Making a shopping list I’m planning pizza night at home in an attempt to try and make life a little less mundane for the adult children who I imagine are having a tougher time dealing with lockdown than I am, someone who makes Howard Hughes appear outgoing.
ME. “Alexa, add nduja to the shopping list.”
ALEXA. “I have added India to your shopping list.”
My daughter laughs,
“I don’t think we’ve got any bags big enough to get that home.”
“How are you coping with lockdown?” I ask her, wondering if I’m missing something I ought to be seeing.

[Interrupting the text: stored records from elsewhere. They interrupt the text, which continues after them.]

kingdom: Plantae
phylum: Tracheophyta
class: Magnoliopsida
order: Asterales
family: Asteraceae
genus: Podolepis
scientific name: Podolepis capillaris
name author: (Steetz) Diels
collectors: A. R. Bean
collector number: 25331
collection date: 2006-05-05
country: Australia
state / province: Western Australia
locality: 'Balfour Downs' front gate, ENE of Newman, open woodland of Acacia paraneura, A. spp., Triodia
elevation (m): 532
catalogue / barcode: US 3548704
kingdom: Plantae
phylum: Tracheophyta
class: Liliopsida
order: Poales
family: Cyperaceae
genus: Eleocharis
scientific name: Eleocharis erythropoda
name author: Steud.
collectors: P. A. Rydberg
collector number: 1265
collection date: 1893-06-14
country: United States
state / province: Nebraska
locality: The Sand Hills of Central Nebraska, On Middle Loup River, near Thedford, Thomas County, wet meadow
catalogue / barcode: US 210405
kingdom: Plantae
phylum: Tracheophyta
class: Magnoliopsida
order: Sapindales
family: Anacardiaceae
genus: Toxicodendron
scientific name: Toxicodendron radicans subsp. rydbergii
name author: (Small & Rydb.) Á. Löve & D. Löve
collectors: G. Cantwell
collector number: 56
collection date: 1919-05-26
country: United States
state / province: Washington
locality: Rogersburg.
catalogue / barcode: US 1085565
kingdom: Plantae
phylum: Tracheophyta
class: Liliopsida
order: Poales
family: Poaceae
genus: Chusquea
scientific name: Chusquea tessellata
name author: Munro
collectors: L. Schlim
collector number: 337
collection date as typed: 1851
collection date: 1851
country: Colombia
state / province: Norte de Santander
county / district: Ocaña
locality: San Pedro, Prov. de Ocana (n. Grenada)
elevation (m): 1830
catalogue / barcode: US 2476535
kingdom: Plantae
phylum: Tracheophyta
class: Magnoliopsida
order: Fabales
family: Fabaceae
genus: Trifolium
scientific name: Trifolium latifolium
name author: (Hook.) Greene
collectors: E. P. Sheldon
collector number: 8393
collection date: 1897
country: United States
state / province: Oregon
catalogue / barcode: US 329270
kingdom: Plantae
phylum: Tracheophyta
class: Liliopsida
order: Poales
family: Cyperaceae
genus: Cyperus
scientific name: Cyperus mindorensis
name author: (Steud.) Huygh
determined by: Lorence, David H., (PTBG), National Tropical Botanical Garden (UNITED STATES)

“I’m fine,” she says, but nothing more.
I appear to have developed a seemingly endless interest in things that can be enjoyed at home or with nothing more than a pair of wellington boots and the company of a dog and much of this, I have concluded, came from my parents.
My love of cooking and pottering about in the kitchen, for example, is probably down to my mother’s refusal to allow me to cook.
“You make too much mess,” she’d tell me, but I think she just needed to be in control.
My desire became like a pressure cooker building up over the years until I had a place of my own since which I have rarely stepped out of the kitchen other than to sit down and eat something that I have just finished making in the kitchen.
In a particularly painful argument with my wife some years ago she said to me,
“There’s more to running a house than making dinner.”
I was so bruised by the encounter that I had to console myself by making up a batch of chocolate chip and hazelnut cookies.
My father’s contribution was books.
An avid reader he would happily sit for hours with a book and when he wasn’t doing that, he would mostly be walking to and from the library to get some more books.
A love of reading has kept me going too because losing yourself in someone else’s imagination is a wonderful place to be when there’s not much happening in your own.
My daughter is helping me make the pizzas like she has since she was a child.
She shapes the dough into rough rounds and throws them into the blistering cast iron pans.
I spoon on tomato sauce and we add the toppings.
“Do you find doing this sort of thing helps you cope with lockdown?” I ask her.
“Not especially, but I know that you enjoy it,” she says, tossing a scrap of mozzarella into the dogs dribbling mouth.